[[ EXTRACT PROVIDED, beginning ]]

Royal Melbourne Institute of Technology (RMIT) researchers announced a Tech breakthrough to allow 100-times-faster internet:

Broadband fiber-optics carry information on pulses of light, at the speed of light, through optical fibers. But the way the light is encoded at one end and processed at the other affects data speeds. This world-first nanophotonic device, published [open, DOI: 10.1038/s41467-018-06952-1] [DX] in Nature Communications, encodes more data and processes it much faster than conventional fiber optics by using a special form of 'twisted' light.

Dr Haoran Ren from RMIT's School of Science, who was co-lead author of the paper, said the tiny nanophotonic device they have built for reading twisted light is the missing key required to unlock super-fast, ultra-broadband communications. "Present-day optical communications are heading towards a 'capacity crunch' as they fail to keep up with the ever-increasing demands of Big Data," Ren said. "What we've managed to do is accurately transmit data via light at its highest capacity in a way that will allow us to massively increase our bandwidth."

[[ EXTRACT PROVIDED, end ]]

=== WHAT YOU WILL DO ===
**a)** In the article on the RMIT twisted-light device, which journal published the research?
**b)** Render this sentence from the RMIT twisted-light article in Spanish: "Broadband fiber-optics carry information on pulses of light, at the speed of light, through optical fibers."
**c)** Carry the article about RMIT's twisted-light device forward from its final sentence.

[[ MATERIAL SUPPLIED, beginning ]]

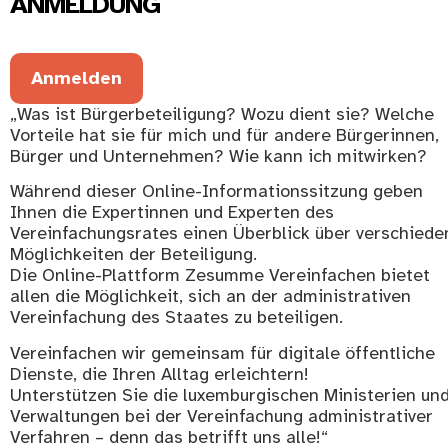
ANMELDUNG
Anmelden
„Was ist Bürgerbeteiligung? Wozu dient sie? Welche
Vorteile hat sie für mich und für andere Bürgerinnen,
Bürger und Unternehmen? Wie kann ich mitwirken?
Während dieser Online-Informationssitzung geben
Ihnen die Expertinnen und Experten des
Vereinfachungsrates einen Überblick über verschiede
Möglichkeiten der Beteiligung.
Die Online-Plattform Zesumme Vereinfachen bietet
allen die Möglichkeit, sich an der administrativen
Vereinfachung des Staates zu beteiligen.
Vereinfachen wir gemeinsam für digitale öffentliche
Dienste, die Ihren Alltag erleichtern!
Unterstützen Sie die luxemburgischen Ministerien un
Verwaltungen bei der Vereinfachung administrativer
Verfahren – denn das betrifft uns alle!“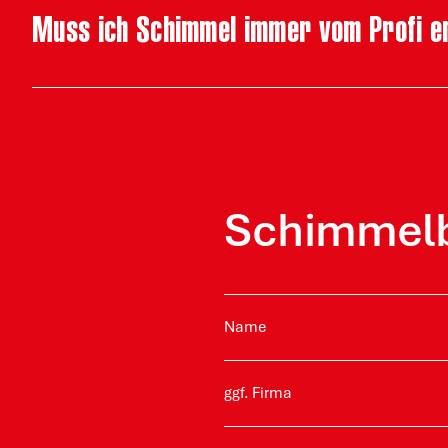
Muss ich Schimmel immer vom Profi e
Schimmelb
Name
ggf. Firma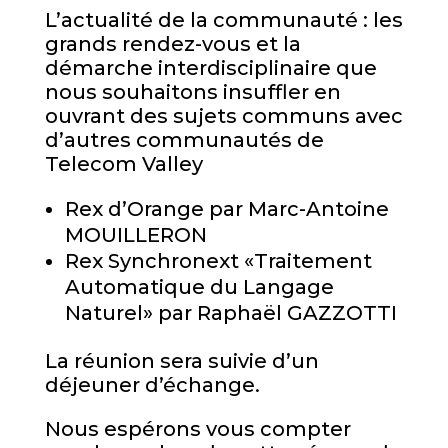
L’actualité de la communauté : les
grands rendez-vous et la
démarche interdisciplinaire que
nous souhaitons insuffler en
ouvrant des sujets communs avec
d’autres communautés de
Telecom Valley
Rex d’Orange par Marc-Antoine
MOUILLERON
Rex Synchronext «Traitement
Automatique du Langage
Naturel» par Raphaël GAZZOTTI
La réunion sera suivie d’un
déjeuner d’échange.
Nous espérons vous compter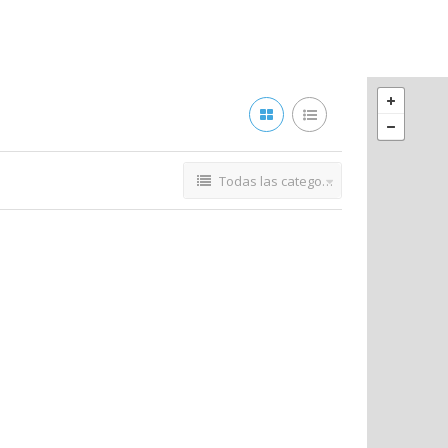
Todas las categorías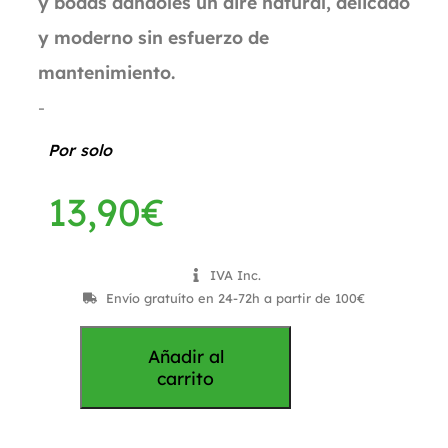
y bodas dándoles un aire natural, delicado
y moderno sin esfuerzo de
mantenimiento.
-
Por solo
13,90
€
IVA Inc.
Envío gratuíto en 24-72h a partir de 100€
Añadir al
carrito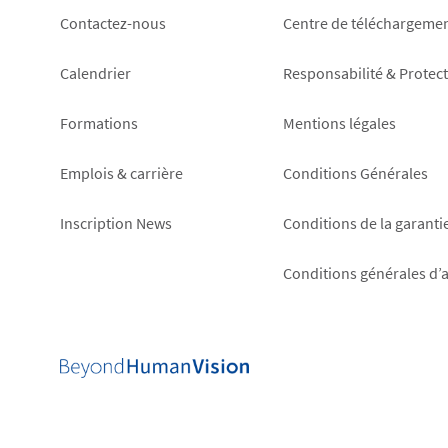
Footer
Footer
Contactez-nous
Centre de téléchargeme
left
right
Calendrier
Responsabilité & Protec
Formations
Mentions légales
Emplois & carrière
Conditions Générales
Inscription News
Conditions de la garanti
Conditions générales d’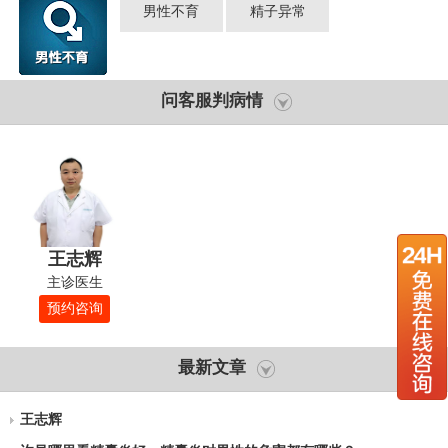
男性不育
精子异常
问客服判病情
王志辉
主诊医生
预约咨询
最新文章
王志辉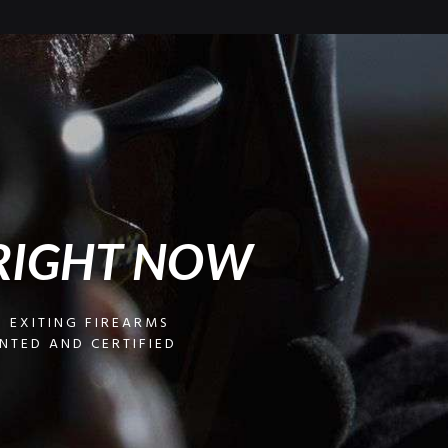
RIGHT NOW
 EXITING FIREARMS
NTED AND CERTIFIED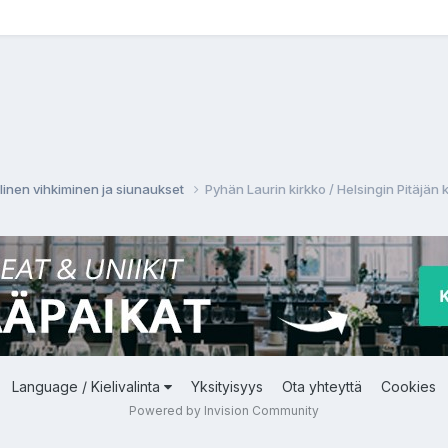
llinen vihkiminen ja siunaukset
Pyhän Laurin kirkko / Helsingin Pitäjän 
Language / Kielivalinta
Yksityisyys
Ota yhteyttä
Cookies
Powered by Invision Community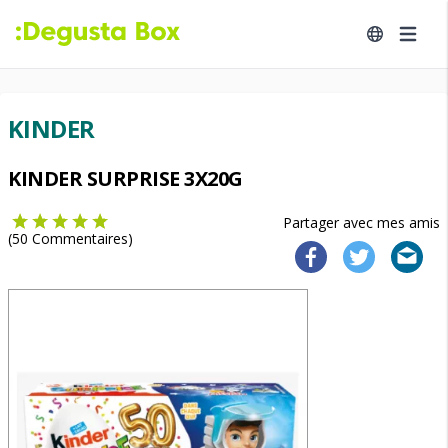
KINDER
KINDER SURPRISE 3X20G
Partager avec mes amis
(
50
Commentaires)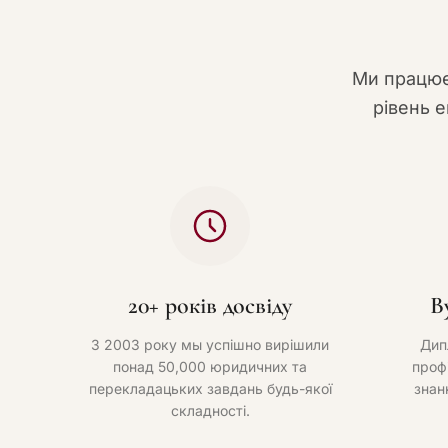
Ми працює
рівень е
20+ років досвіду
В
З 2003 року мы успішно вирішили
Дип
понад 50,000 юридичних та
проф
перекладацьких завдань будь-якої
знан
складності.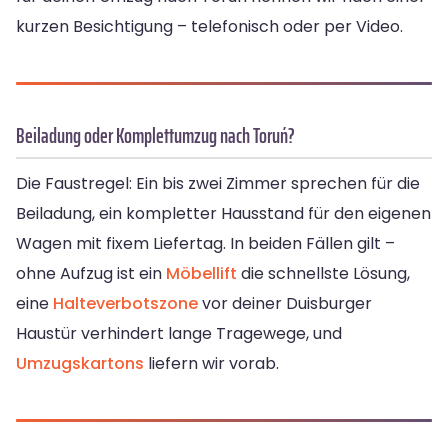
kurzen Besichtigung – telefonisch oder per Video.
Beiladung oder Komplettumzug nach Toruń?
Die Faustregel: Ein bis zwei Zimmer sprechen für die
Beiladung, ein kompletter Hausstand für den eigenen
Wagen mit fixem Liefertag. In beiden Fällen gilt –
ohne Aufzug ist ein
Möbellift
die schnellste Lösung,
eine
Halteverbotszone
vor deiner Duisburger
Haustür verhindert lange Tragewege, und
Umzugskartons
liefern wir vorab.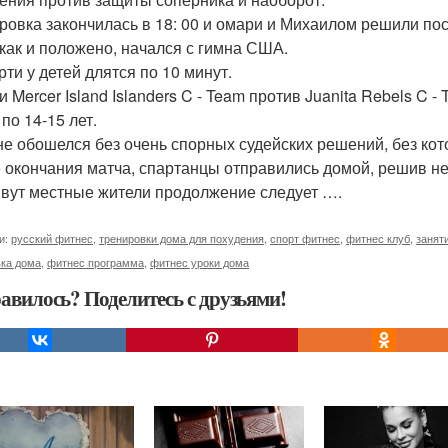
ровка закончилась в 18: 00 и омари и Михаилом решили пос
 как и положено, начался с гимна США.
рти у детей длятся по 10 минут.
 Mercer Island Islanders C - Team против Juanita Rebels C 
по 14-15 лет.
не обошелся без очень спорных судейских решений, без кото
 окончания матча, спартанцы отправились домой, решив не
ивут местные жители продолжение следует ….
и:
русский фитнес
,
тренировки дома для похудения
,
спорт фитнес
,
фитнес клуб
,
занят
вка дома
,
фитнес программа
,
фитнес уроки дома
авилось? Поделитесь с друзьями!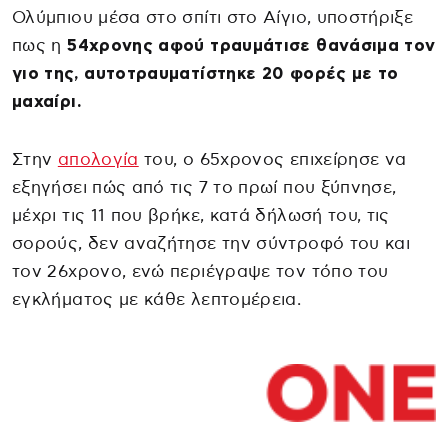
Ολύμπιου μέσα στο σπίτι στο Αίγιο, υποστήριξε
πως η
54χρονης αφού τραυμάτισε θανάσιμα τον
γιο της, αυτοτραυματίστηκε 20 φορές με το
μαχαίρι.
Στην
απολογία
του, ο 65χρονος επιχείρησε να
εξηγήσει πώς από τις 7 το πρωί που ξύπνησε,
μέχρι τις 11 που βρήκε, κατά δήλωσή του, τις
σορούς, δεν αναζήτησε την σύντροφό του και
τον 26χρονο, ενώ περιέγραψε τον τόπο του
εγκλήματος με κάθε λεπτομέρεια.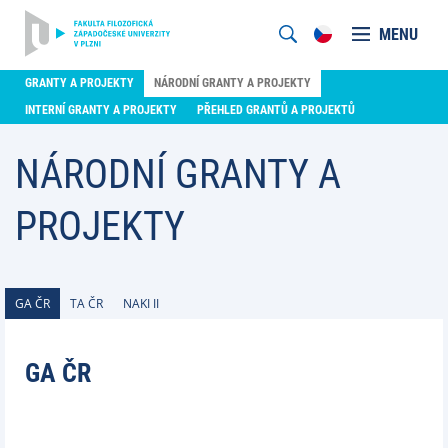
MENU
GRANTY A PROJEKTY
NÁRODNÍ GRANTY A PROJEKTY
INTERNÍ GRANTY A PROJEKTY
PŘEHLED GRANTŮ A PROJEKTŮ
NÁRODNÍ GRANTY A
PROJEKTY
GA ČR
TA ČR
NAKI II
GA ČR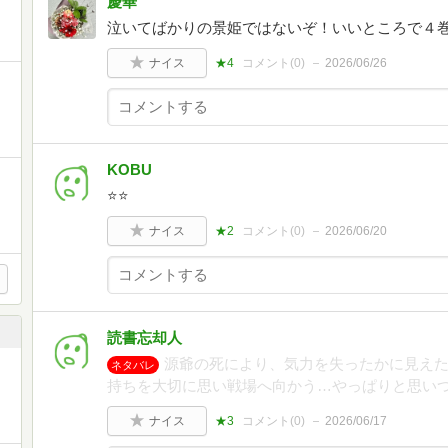
慶華
泣いてばかりの景姫ではないぞ！いいところで４
ナイス
★4
コメント(
0
)
2026/06/26
KOBU
⭐️⭐️
ナイス
★2
コメント(
0
)
2026/06/20
読書忘却人
源爺の死により、気力を失ったかに見え
ネタバレ
持ちを大切に思い戦場へ向かう…やっぱりと思い
ナイス
★3
コメント(
0
)
2026/06/17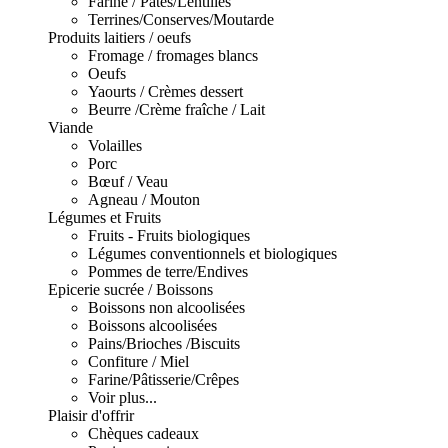
Farine / Pâtes/Lentilles
Terrines/Conserves/Moutarde
Produits laitiers / oeufs
Fromage / fromages blancs
Oeufs
Yaourts / Crèmes dessert
Beurre /Crème fraîche / Lait
Viande
Volailles
Porc
Bœuf / Veau
Agneau / Mouton
Légumes et Fruits
Fruits - Fruits biologiques
Légumes conventionnels et biologiques
Pommes de terre/Endives
Epicerie sucrée / Boissons
Boissons non alcoolisées
Boissons alcoolisées
Pains/Brioches /Biscuits
Confiture / Miel
Farine/Pâtisserie/Crêpes
Voir plus...
Plaisir d'offrir
Chèques cadeaux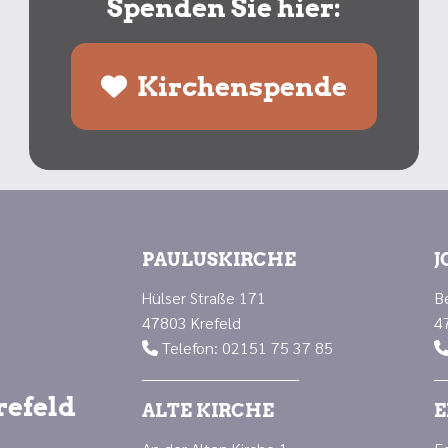
Spenden Sie hier:
Kirchenspende
PAULUSKIRCHE
J
Hülser Straße 171
B
47803 Krefeld
4
Telefon: 02151 75 37 85

refeld
ALTE KIRCHE
E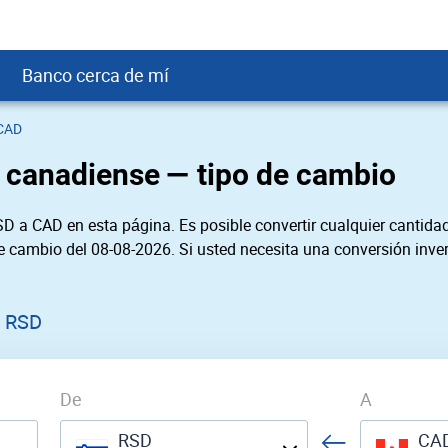
Banco cerca de mí
CAD
crédito
DOP
Cerca de Mí
r canadiense — tipo de cambio
ial crediticio
GTQ
nTrust Cerca de Mí
ito justo
SD
 Cerca de Mí
D a CAD en esta página. Es posible convertir cualquier cantidad
obación
USD
Cerca de Mí
de cambio del 08-08-2026. Si usted necesita una conversión inver
USD
rgo Cerca de Mí
PEN
ral cerca de mí
0 RSD
De
A
RSD
CA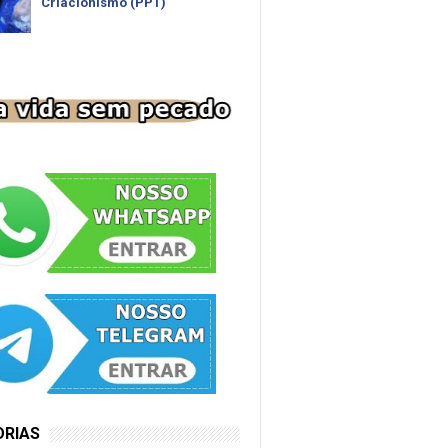
Criacionismo (PPT)
ORIAS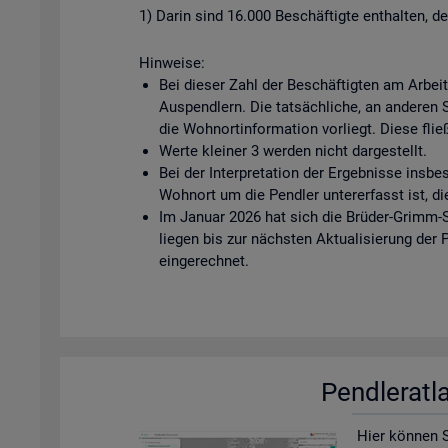
1) Darin sind 16.000 Beschäftigte enthalten, d
Hinweise:
Bei dieser Zahl der Beschäftigten am Arbei
Auspendlern. Die tatsächliche, an anderen Ste
die Wohnortinformation vorliegt. Diese fließ
Werte kleiner 3 werden nicht dargestellt.
Bei der Interpretation der Ergebnisse insbe
Wohnort um die Pendler untererfasst ist, di
Im Januar 2026 hat sich die Brüder-Grimm-S
liegen bis zur nächsten Aktualisierung der
eingerechnet.
Pend­ler­at­
Hier kön­nen Si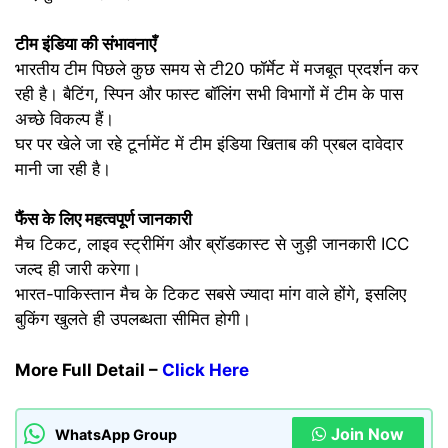
टीम इंडिया की संभावनाएँ
भारतीय टीम पिछले कुछ समय से टी20 फॉर्मेट में मजबूत प्रदर्शन कर
रही है। बैटिंग, स्पिन और फास्ट बॉलिंग सभी विभागों में टीम के पास
अच्छे विकल्प हैं।
घर पर खेले जा रहे टूर्नामेंट में टीम इंडिया खिताब की प्रबल दावेदार
मानी जा रही है।
फैंस के लिए महत्वपूर्ण जानकारी
मैच टिकट, लाइव स्ट्रीमिंग और ब्रॉडकास्ट से जुड़ी जानकारी ICC
जल्द ही जारी करेगा।
भारत-पाकिस्तान मैच के टिकट सबसे ज्यादा मांग वाले होंगे, इसलिए
बुकिंग खुलते ही उपलब्धता सीमित होगी।
More Full Detail –
Click Here
Join Now
WhatsApp Group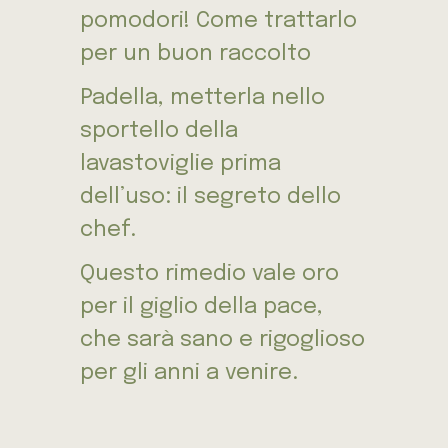
pomodori! Come trattarlo
per un buon raccolto
Padella, metterla nello
sportello della
lavastoviglie prima
dell’uso: il segreto dello
chef.
Questo rimedio vale oro
per il giglio della pace,
che sarà sano e rigoglioso
per gli anni a venire.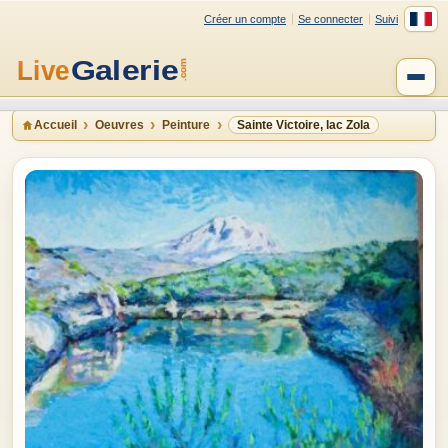
Créer un compte
Se connecter
Suivi
Accueil
Oeuvres
Peinture
Sainte Victoire, lac Zola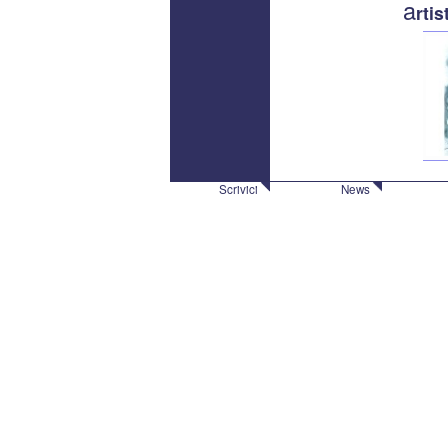
a
rtis
Scrivici
News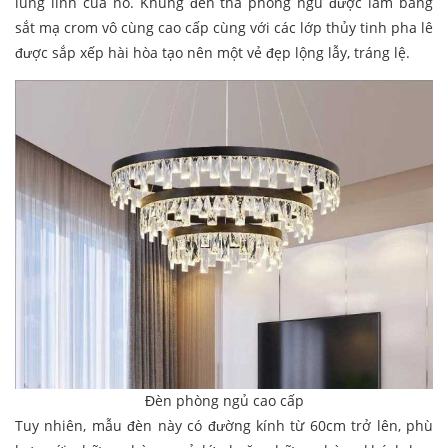
lung linh của nó. Khung đèn thả phòng ngủ được làm bằng
sắt mạ crom vô cùng cao cấp cùng với các lớp thủy tinh pha lê
được sắp xếp hài hòa tạo nên một vẻ đẹp lộng lẫy, tráng lệ.
Đèn phòng ngủ cao cấp
Tuy nhiên, mẫu đèn này có đường kính từ 60cm trở lên, phù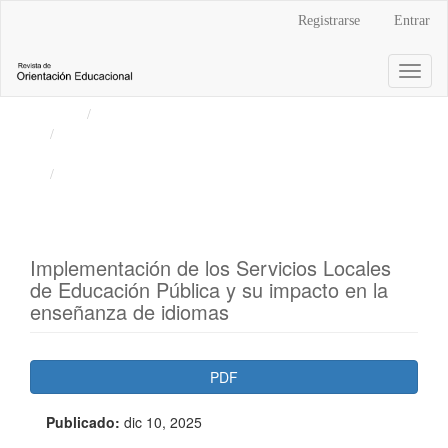
Navegación
Registrarse
Entrar
principal
Contenido
Toggl
principal
naviga
Barra
Inicio
Archivos
lateral
Vol. 41 Núm. 76 (2025): Revista de Orientación
Educacional
Artículos
Implementación de los Servicios Locales
de Educación Pública y su impacto en la
enseñanza de idiomas
Barra
PDF
lateral
Publicado:
dic 10, 2025
del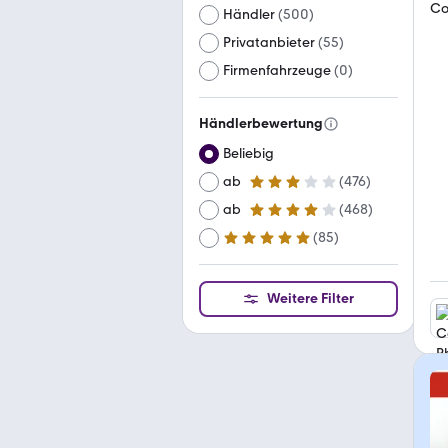
Händler
(
500
)
Privatanbieter
(
55
)
Firmenfahrzeuge
(
0
)
Händlerbewertung
Beliebig
ab
(
476
)
3 Sterne
ab
(
468
)
4 Sterne
(
85
)
ab
5 Sterne
Weitere Filter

[[ MATERIAL SUPPLIED, end ]]

=== EXERCISE RESULTS ===
**a)** Nature Communications.

**b)** La fibra óptica de banda ancha transporta información en pulsos de luz, a la velocidad de la luz, a través de fibras ópticas.

**c)**
[...] This latest technology, at the cutting edge of optical communications, carries data on light waves that have been twisted into a spiral to increase their capacity further still. This is known as light in a state of orbital angular momentum, or OAM.

In 2016 the same group from RMIT's Laboratory of Artificial-Intelligence Nanophotonics (LAIN) published a disruptive research paper in Science journal describing how they'd managed to decode a small range of this twisted light on a nanophotonic chip. But technology to detect a wide range of OAM light for optical communications was still not viable, until now.

[...] "It fits the scale of existing fiber technology and could be applied to increase the bandwidth, or potentially the processing speed, of that fiber by over 100 times within the next couple of years. This easy scalability and the massive impact it will have on telecommunications is what's so exciting."

Also at The Guardian.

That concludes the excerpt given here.